Building a deeper understanding of images
September 5th, 2014 | Published in Google Research
The ImageNet large-scale visual recognition challenge (ILSVRC) is the largest academic challenge in computer vision, held annually to test state-of-the-art technology in image understanding, both in the sense of recognizing objects in images and locating where they are. Participants in the competition include leading academic institutions and industry labs. In 2012 it was won by DNNResearch using the convolutional neural network approach described in the now-seminal paper by Krizhevsky et al.[4]
In this year’s challenge, team GoogLeNet (named in homage to LeNet, Yann LeCun's influential convolutional network) placed first in the classification and detection (with extra training data) tasks, doubling the quality on both tasks over last year's results. The team participated with an open submission, meaning that the exact details of its approach are shared with the wider computer vision community to foster collaboration and accelerate progress in the field.
This effort was accomplished by using the DistBelief infrastructure, which makes it possible to train neural networks in a distributed manner and rapidly iterate.
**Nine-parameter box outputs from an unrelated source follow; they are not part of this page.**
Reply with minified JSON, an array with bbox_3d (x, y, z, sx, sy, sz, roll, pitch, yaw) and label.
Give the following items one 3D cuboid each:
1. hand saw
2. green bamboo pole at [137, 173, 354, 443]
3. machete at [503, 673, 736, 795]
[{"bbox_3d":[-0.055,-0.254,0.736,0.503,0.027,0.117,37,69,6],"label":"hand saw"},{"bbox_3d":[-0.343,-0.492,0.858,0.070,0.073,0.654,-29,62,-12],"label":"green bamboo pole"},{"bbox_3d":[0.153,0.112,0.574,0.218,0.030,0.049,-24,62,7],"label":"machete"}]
At the core of the approach is a radically redesigned convolutional network architecture. Its seemingly complex structure (typical incarnations of which consist of over 100 layers with a maximum depth of over 20 parameter layers), is based on two insights: the Hebbian principle and scale invariance. As the consequence of a careful balancing act, the depth and width of the network are both increased significantly at the cost of a modest growth in evaluation time. The resultant architecture leads to over 10x reduction in the number of parameters compared to most state of the art vision networks. This reduces overfitting during training and allows our system to perform inference with low memory footprint.
These technological advances will enable even better image understanding on our side and the progress is directly transferable to Google products such as photo search, image search, YouTube, self-driving cars, and any place where it is useful to understand what is in an image as well as where things are.
References:
[1] Erhan D., Szegedy C., Toshev, A., and Anguelov, D., "Scalable Object Detection using Deep Neural Networks", The IEEE Conference on Computer Vision and Pattern Recognition (CVPR), 2014, pp. 2147-2154.
[2] Girshick, R., Donahue, J., Darrell, T., & Malik, J., "Rich feature hierarchies for accurate object detection and semantic segmentation", arXiv preprint arXiv:1311.2524, 2013.
[3] Howard, A. G., "Some Improvements on Deep Convolutional Neural Network Based Image Classification", arXiv preprint arXiv:1312.5402, 2013.
[4] Krizhevsky, A., Sutskever I., and Hinton, G., "Imagenet classification with deep convolutional neural networks", Advances in neural information processing systems, 2012.